In 1819 the CCCo ceased to smelt copper ore; it needed to diversify, and a new works was cpnstructed which became the Copperhouse Foundry and engineering works. In later years this iron foundry was known as Sandys, Carne and Vivian, or simply “Copperhouse”. The foundry became one of the “big three” in Cornwall, ranking alongside Harvey’s and Perran Foundry (at Perranarworthal, between Truro and Falrnouth) for the quality of their work and engineering expertise.

7.5.1.2. The Industrial Remains.

The other major area in Foundry with buried archaeological potential is in the island between Foundry Square and Chapel Terrace. This was the site of the Trelissick Tin Smelter built by George Grenfell in 1820. He gave up his interest in 1847, but the smelter carried on under different owners 1855, when Harvey bought the site and removed the smelter furnaces, using part of the site for storage for his foundry. This in turn became the site of the Drill Hall of the Volunteer Artillery Battery formed in 1860, with the old smelter/warehouse building possibly being re-used. It was in the forecourt of this building that the standing Public Hall and market of 1867 (now Lloyds Bank) was built. The bank, Post Office and parcels depot occupying the site today are bounded by a series of stone walls with traces of buildings and openings in them. The wall dividing the car park from Chapel Terrace follows the line of the now culverted Penpol Steam, also the ancient parish boundary between St Erth and Phillack. The car park itself is the site of a row of early 19th century cottages demolished in the 1980s.

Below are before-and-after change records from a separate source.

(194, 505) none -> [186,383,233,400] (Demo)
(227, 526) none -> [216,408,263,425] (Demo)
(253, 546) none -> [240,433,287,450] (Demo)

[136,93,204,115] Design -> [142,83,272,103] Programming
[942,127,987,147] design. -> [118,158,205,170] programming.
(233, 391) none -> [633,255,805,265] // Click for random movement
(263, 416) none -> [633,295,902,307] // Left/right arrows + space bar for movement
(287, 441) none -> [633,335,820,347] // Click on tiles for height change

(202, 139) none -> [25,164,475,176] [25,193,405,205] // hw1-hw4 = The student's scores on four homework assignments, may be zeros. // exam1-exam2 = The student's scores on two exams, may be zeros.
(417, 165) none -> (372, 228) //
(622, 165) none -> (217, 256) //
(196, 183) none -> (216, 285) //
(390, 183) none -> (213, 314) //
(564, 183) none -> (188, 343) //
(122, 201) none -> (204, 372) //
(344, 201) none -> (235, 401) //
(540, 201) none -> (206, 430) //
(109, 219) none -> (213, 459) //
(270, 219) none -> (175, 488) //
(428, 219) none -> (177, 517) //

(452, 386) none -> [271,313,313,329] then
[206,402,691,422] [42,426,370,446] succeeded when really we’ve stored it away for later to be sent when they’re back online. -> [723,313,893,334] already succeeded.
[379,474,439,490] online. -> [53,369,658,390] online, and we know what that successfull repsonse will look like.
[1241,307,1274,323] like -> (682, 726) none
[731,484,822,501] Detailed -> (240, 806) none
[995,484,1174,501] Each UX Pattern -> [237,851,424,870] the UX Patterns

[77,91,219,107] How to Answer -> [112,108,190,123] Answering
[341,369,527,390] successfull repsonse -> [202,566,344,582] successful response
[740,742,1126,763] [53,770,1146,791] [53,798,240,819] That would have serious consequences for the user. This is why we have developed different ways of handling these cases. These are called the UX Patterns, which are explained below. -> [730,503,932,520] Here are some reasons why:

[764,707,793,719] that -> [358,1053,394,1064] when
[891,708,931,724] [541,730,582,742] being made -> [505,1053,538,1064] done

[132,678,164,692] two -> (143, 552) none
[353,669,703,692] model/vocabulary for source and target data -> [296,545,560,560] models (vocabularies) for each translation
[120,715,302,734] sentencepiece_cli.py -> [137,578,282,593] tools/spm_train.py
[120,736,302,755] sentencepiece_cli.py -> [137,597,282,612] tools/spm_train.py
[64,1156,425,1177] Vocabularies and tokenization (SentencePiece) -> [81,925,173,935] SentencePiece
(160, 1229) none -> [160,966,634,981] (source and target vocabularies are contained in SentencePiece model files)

Just to the south-east of Foundry is a complex of ponds, banks, mine wastes and burrows along the Penpol stream that would appear to be an area of high archaeological potential. Other areas in Foundry are likely to have limited archaeological potential, being either heavily redeveloped, as at the Mellanear Smelter site, or being sites where the only known structures are still standing.

7.6.10 Mining

No attempt has been made here to describe the mining remains around the outskirts of Hayle, although the mining operations these reflect undoubtedly had an impact on the settlement. Although there are some visible remains within the study area, these are limited to the dumps of Wheal Alfred mine, and a number of sites of shafts and other dumps which have not been surveyed or categorised in detail in the inventory - they are most notably to be found in the fields immediately to the east of the Mellanear smelter site. Some cottages in the High Lanes area may be converted mine buildings - especially those just south of Trevassack, and the large house in Water Lane built in the mid-late 19th century may be associated with Gundry’s Shaft which was shown as a working mine site on the north side of the lane on the 1877 OS map (part of Mellanear Mine).